Let’s step back into reality for a second and recap. So, which boobs, again?

1. Your own, should you be lucky enough to own a pair.

2. Those of your partner, should she be generous enough to share them.

3. Those of a consenting, paid professional. (I’m not here to judge. Although I do strongly suggest tipping – everyone likes a good tipper.)

4.Those of an actress, during a performance she has consented to and, presumably, has been compensated for.

And that about sums it up. Easy, right? You knew this – we all did.

So how did we forget such established norms — such basic, obvious decency — when stolen photographs of Jennifer Lawrence, Ariana Grande, Mary E. Winstead, Hope Solo and other female celebrities popped up over the weekend?

Because it was easy and no one was looking. All we needed to know about being secretly terrible, we learned in kindergarten.

Presumably snatched off iCloud by people who don’t often navigate rule No. 2, the photos are almost hard to avoid thanks to a pretty unstoppable combination of 21st-century technology and the time-tested powers of naked. (Before you say it: Let she who has not snapped a nude selfie cast the first stone.) From Reddit to Perez Hilton, they’re just a quick, detached click away — you don’t have to peep into anyone’s bedroom or hack anyone’s phone. You don’t even have to hit up Google at this point — they’re waiting right there in your Twitter feed.

And yet, we should avoid the click-bait. Looking at these photos is not, obviously, as detestable as stealing them, or posting them to your website for personal gain. (Perez Hilton, it should be noted, removed them with an apology — although the FBI’s interest may have inspired the move). But when we sign off on this behavior — when we vote with a click in the strange, strings-attached privacy of the Internet — we effectively say that yes, it’s OK to violate a person’s sense of safety and self. It’s OK to follow Kate Middleton around on a windy day and go through Jennifer Lawrence’s phone if it results in our entertainment.
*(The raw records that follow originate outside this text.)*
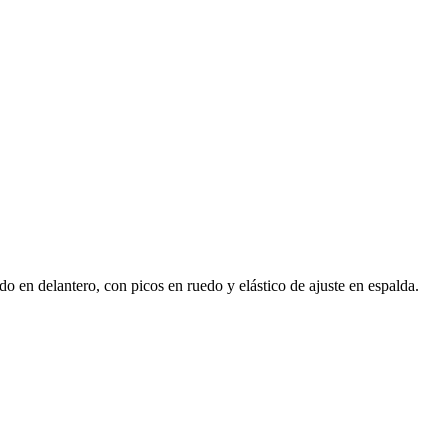
do en delantero, con picos en ruedo y elástico de ajuste en espalda.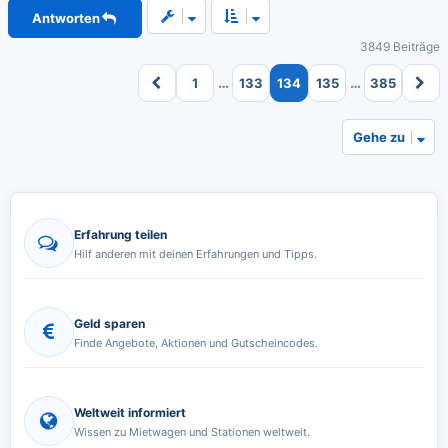
c
Antworten
h
o
3849 Beiträge
b
e
…
…
1
133
134
135
385
n
Gehe zu
Erfahrung teilen
Hilf anderen mit deinen Erfahrungen und Tipps.
Geld sparen
Finde Angebote, Aktionen und Gutscheincodes.
Weltweit informiert
Wissen zu Mietwagen und Stationen weltweit.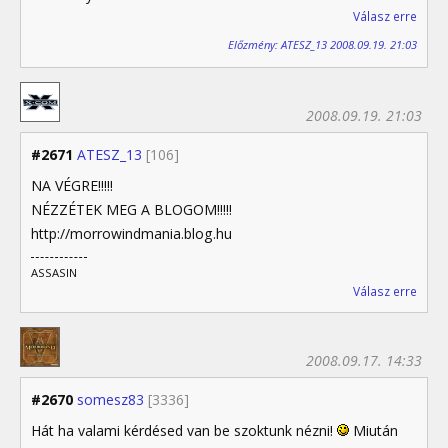
Válasz erre
Előzmény: ATESZ_13 2008.09.19. 21:03
2008.09.19. 21:03
#2671
ATESZ_13
[106]
NA VÉGRE!!!!!
NÉZZÉTEK MEG A BLOGOM!!!!!
http://morrowindmania.blog.hu
ASSASIN
Válasz erre
2008.09.17. 14:33
#2670
somesz83
[3336]
Hát ha valami kérdésed van be szoktunk nézni!
Miután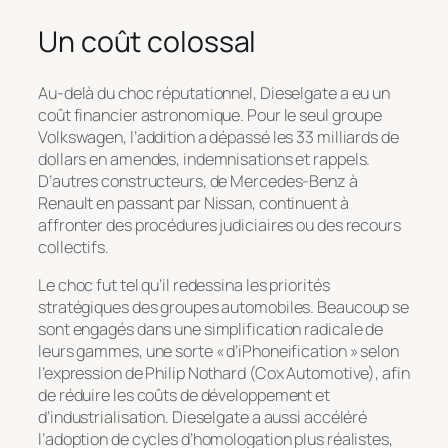
Un coût colossal
Au-delà du choc réputationnel, Dieselgate a eu un
coût financier astronomique. Pour le seul groupe
Volkswagen, l’addition a dépassé les 33 milliards de
dollars en amendes, indemnisations et rappels.
D’autres constructeurs, de Mercedes-Benz à
Renault en passant par Nissan, continuent à
affronter des procédures judiciaires ou des recours
collectifs.
Le choc fut tel qu’il redessina les priorités
stratégiques des groupes automobiles. Beaucoup se
sont engagés dans une simplification radicale de
leurs gammes, une sorte « d’iPhoneification » selon
l’expression de Philip Nothard (Cox Automotive), afin
de réduire les coûts de développement et
d’industrialisation. Dieselgate a aussi accéléré
l’adoption de cycles d’homologation plus réalistes,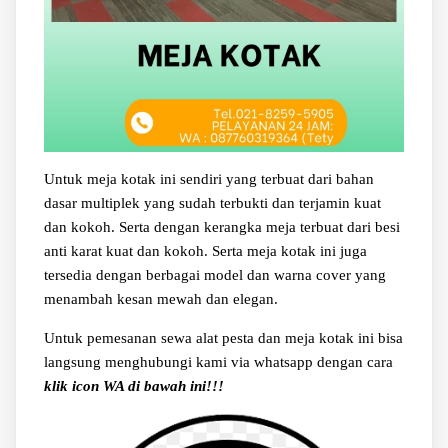
Untuk meja kotak ini sendiri yang terbuat dari bahan
dasar multiplek yang sudah terbukti dan terjamin kuat
dan kokoh. Serta dengan kerangka meja terbuat dari besi
anti karat kuat dan kokoh. Serta meja kotak ini juga
tersedia dengan berbagai model dan warna cover yang
menambah kesan mewah dan elegan.
Untuk pemesanan sewa alat pesta dan meja kotak ini bisa
langsung menghubungi kami via whatsapp dengan cara
klik icon WA di bawah ini!!!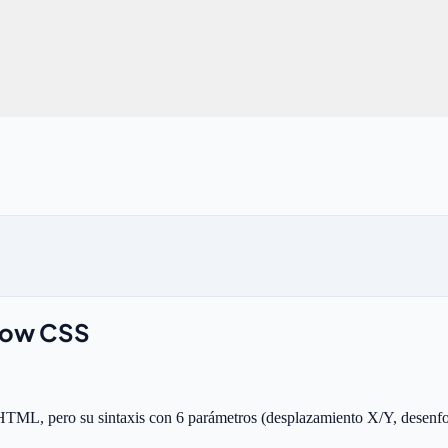
dow CSS
, pero su sintaxis con 6 parámetros (desplazamiento X/Y, desenfoque, 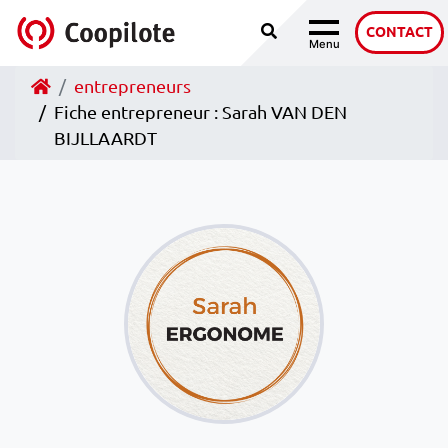
Recherche
Accéder au contenu
CONTACT
Menu
Navigation
Accueil
entrepreneurs
Fiche entrepreneur : Sarah VAN DEN
BIJLLAARDT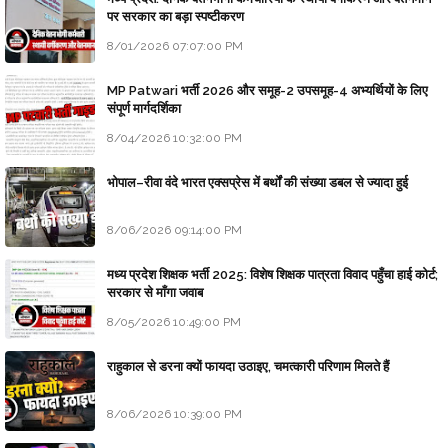
पर सरकार का बड़ा स्पष्टीकरण
8/01/2026 07:07:00 PM
MP Patwari भर्ती 2026 और समूह-2 उपसमूह-4 अभ्यर्थियों के लिए
संपूर्ण मार्गदर्शिका
8/04/2026 10:32:00 PM
भोपाल–रीवा वंदे भारत एक्सप्रेस में बर्थों की संख्या डबल से ज्यादा हुई
8/06/2026 09:14:00 PM
मध्य प्रदेश शिक्षक भर्ती 2025: विशेष शिक्षक पात्रता विवाद पहुँचा हाई कोर्ट;
सरकार से माँगा जवाब
8/05/2026 10:49:00 PM
राहुकाल से डरना क्यों फायदा उठाइए, चमत्कारी परिणाम मिलते हैं
8/06/2026 10:39:00 PM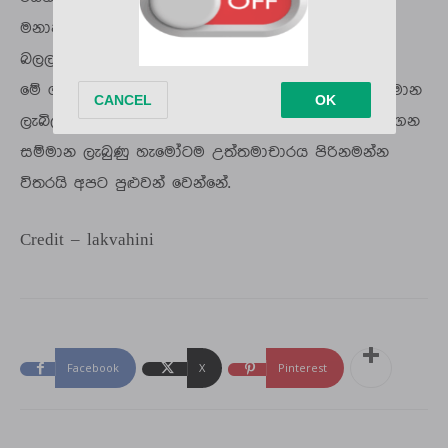
මනාපවලින් මිසක් කමෙන්ට්ස් සෙක්ෂන්වල කමෙන්ට්
බලලා නෙවෙයි.
මේ ගැන අපේ මත විවේචන මොනව වුණත් දැන් සම්මාන
ලැබිලා ඉවරයි. ඉතින් දුක සහ සතුට සම සිතින් දරාගෙන
සම්මාන ලැබුණු හැමෝටම උත්තමාචාරය පිරිනමන්න
විතරයි අපට පුළුවන් වෙන්නේ.
Credit – lakvahini
Facebook
X
Pinterest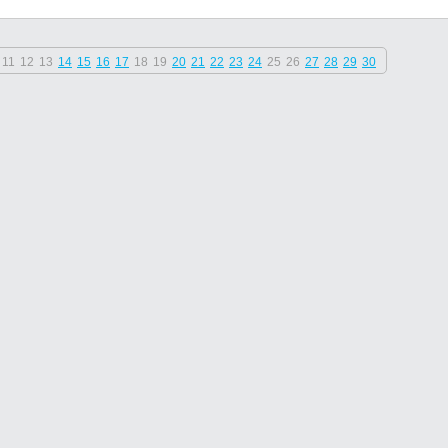
11
12
13
14
15
16
17
18
19
20
21
22
23
24
25
26
27
28
29
30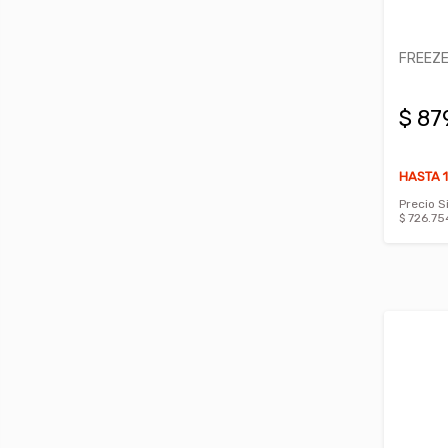
FREEZE
$ 87
HASTA 1
Precio S
$ 726.75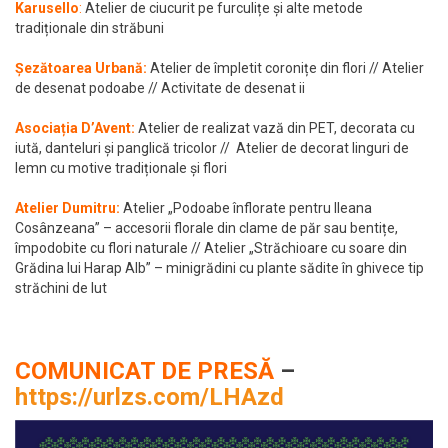
Karusello
:
Atelier de ciucurit pe furculițe și alte metode
tradiționale din străbuni
Șezătoarea Urbană:
Atelier de împletit coronițe din flori // Atelier
de desenat podoabe // Activitate de desenat ii
Asociația D’Avent:
Atelier de realizat vază din PET, decorata cu
iută, danteluri și panglică tricolor // Atelier de decorat linguri de
lemn cu motive tradiționale și flori
Atelier Dumitru
:
Atelier „Podoabe înflorate pentru Ileana
Cosânzeana” – accesorii florale din clame de păr sau bentițe,
împodobite cu flori naturale // Atelier „Străchioare cu soare din
Grădina lui Harap Alb” – minigrădini cu plante sădite în ghivece tip
străchini de lut
COMUNICAT DE PRESĂ
–
https://urlzs.com/LHAzd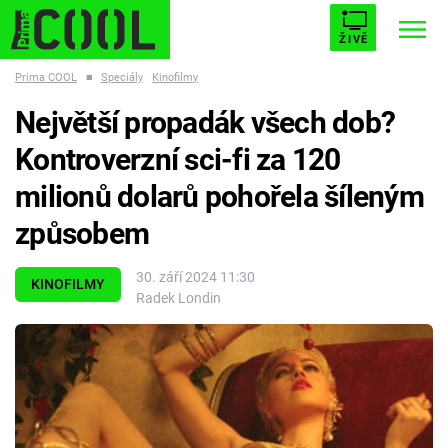
ŽIVĚ
Prima COOL
■
Speciály
Kinofilmy
STARHOUSE
BUFFY, PŘEMOŽITELKA UPÍRŮ
Trendy:
Největší propadák všech dob?
ESCAPE
PLNEJ KOTEL
AVENGERS 5
Kontroverzní sci-fi za 120
milionů dolarů pohořela šíleným
způsobem
Témata
30. září 2024 11:30
KINOFILMY
Radek Londin
Filmy
Seriály
Hry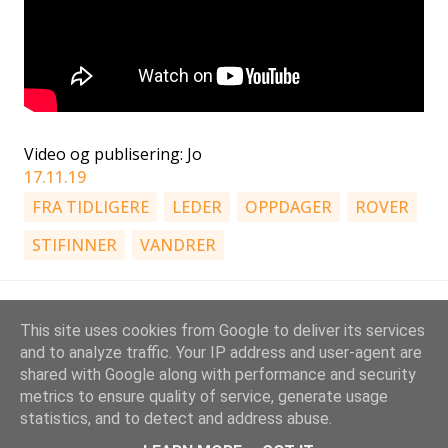
Video og publisering: Jo
17.11.19
FRA TIDLIGERE
LEDER
OPPDAGER
ROVER
STIFINNER
VANDRER
This site uses cookies from Google to deliver its services
and to analyze traffic. Your IP address and user-agent are
shared with Google along with performance and security
metrics to ensure quality of service, generate usage
Drevet av Blogger
statistics, and to detect and address abuse.
Stovner KM-speidere | Gruppeleder: Jo Rimstad, jwr[a]stovnerspeider.no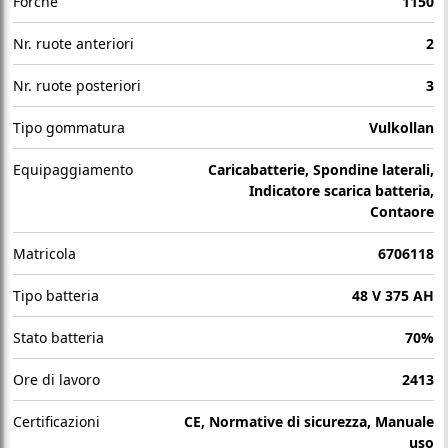
Forche
1150
Nr. ruote anteriori
2
Nr. ruote posteriori
3
Tipo gommatura
Vulkollan
Equipaggiamento
Caricabatterie, Spondine laterali,
Indicatore scarica batteria,
Contaore
Matricola
6706118
Tipo batteria
48 V 375 AH
Stato batteria
70%
Ore di lavoro
2413
Certificazioni
CE, Normative di sicurezza, Manuale
uso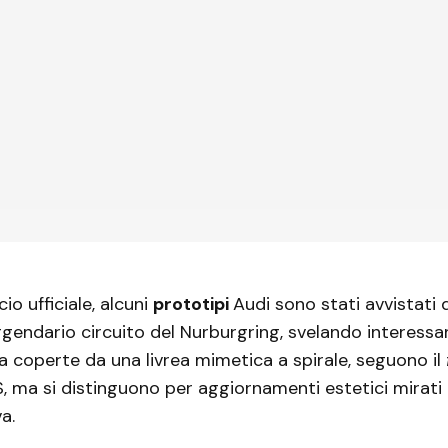
cio ufficiale, alcuni
prototipi
Audi sono stati avvistati 
eggendario circuito del Nurburgring, svelando interessan
a coperte da una livrea mimetica a spirale, seguono il
 S, ma si distinguono per aggiornamenti estetici mirati
a.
It’s OK to act as if we have some entitlement to these women — these actresses, these athletes, these humanitarians, these mothers and daughters — and their bodies.

Unfortunately, we may see more. An anonymous hacker presumably involved in releasing this weekend’s photos is claiming to have a video of Lawrence, which he or she promises to share with the rest of the Internet after raising enough donations over PayPal. If this little stunt is successful, it will be a scary, humiliating shame that too many of us had a part in.

Personally though, I think Lawrence can relax this time around. If the better part of a decade in newspapers has taught me anything, it’s that yes, the Internet is home to plenty of angry, spiteful people — but they absolutely won’t pay for content.